Requirement
In the entries below, which lines run from the one containing "ゴジラミュージアム 淡路島特撮スタジオ" to the one containing "calcinados."? Copy exactly those lines, ends included, and no others.

Information
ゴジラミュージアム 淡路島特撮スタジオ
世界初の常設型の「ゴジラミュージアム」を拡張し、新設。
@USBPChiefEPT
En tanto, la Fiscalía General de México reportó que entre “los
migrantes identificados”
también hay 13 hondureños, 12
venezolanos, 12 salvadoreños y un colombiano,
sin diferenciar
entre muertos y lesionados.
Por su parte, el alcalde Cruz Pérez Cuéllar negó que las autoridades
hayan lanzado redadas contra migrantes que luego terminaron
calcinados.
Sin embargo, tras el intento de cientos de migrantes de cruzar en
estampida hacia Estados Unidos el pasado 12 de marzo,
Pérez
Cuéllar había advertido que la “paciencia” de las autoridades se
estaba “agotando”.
* * *
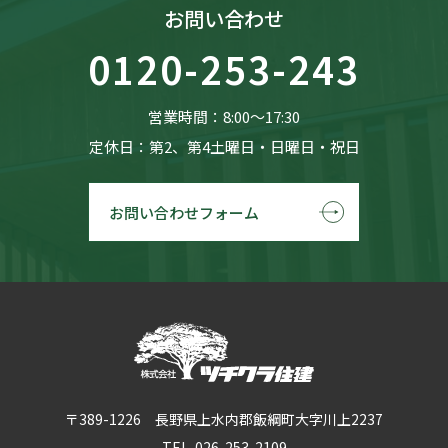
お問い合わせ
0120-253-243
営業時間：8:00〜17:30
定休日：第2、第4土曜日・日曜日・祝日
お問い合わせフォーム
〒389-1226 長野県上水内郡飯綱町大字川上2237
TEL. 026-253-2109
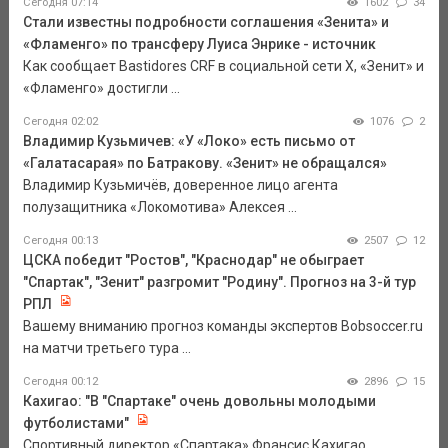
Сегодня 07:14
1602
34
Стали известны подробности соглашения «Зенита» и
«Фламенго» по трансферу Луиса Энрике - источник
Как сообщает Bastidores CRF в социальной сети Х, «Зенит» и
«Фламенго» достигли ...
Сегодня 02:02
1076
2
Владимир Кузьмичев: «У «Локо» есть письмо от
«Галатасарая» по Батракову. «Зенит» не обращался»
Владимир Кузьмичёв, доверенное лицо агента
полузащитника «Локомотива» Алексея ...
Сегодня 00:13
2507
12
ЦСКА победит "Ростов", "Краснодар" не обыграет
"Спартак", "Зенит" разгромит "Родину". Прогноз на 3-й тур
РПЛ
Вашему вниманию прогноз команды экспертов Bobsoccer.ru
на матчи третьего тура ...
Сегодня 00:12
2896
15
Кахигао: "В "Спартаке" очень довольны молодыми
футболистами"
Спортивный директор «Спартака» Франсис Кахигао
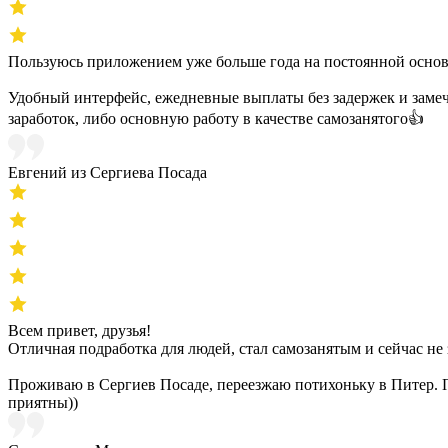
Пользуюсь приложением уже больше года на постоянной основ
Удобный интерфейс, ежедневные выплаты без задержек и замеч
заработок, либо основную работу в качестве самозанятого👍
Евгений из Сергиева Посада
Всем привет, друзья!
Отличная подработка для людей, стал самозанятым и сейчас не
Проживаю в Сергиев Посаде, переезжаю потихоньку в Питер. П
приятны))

Task output
ゴジラミュージアム 淡路島特撮スタジオ
世界初の常設型の「ゴジラミュージアム」を拡張し、新設。
@USBPChiefEPT
En tanto, la Fiscalía General de México reportó que entre “los
migrantes identificados”
también hay 13 hondureños, 12
venezolanos, 12 salvadoreños y un colombiano,
sin diferenciar
entre muertos y lesionados.
Por su parte, el alcalde Cruz Pérez Cuéllar negó que las autoridades
hayan lanzado redadas contra migrantes que luego terminaron
calcinados.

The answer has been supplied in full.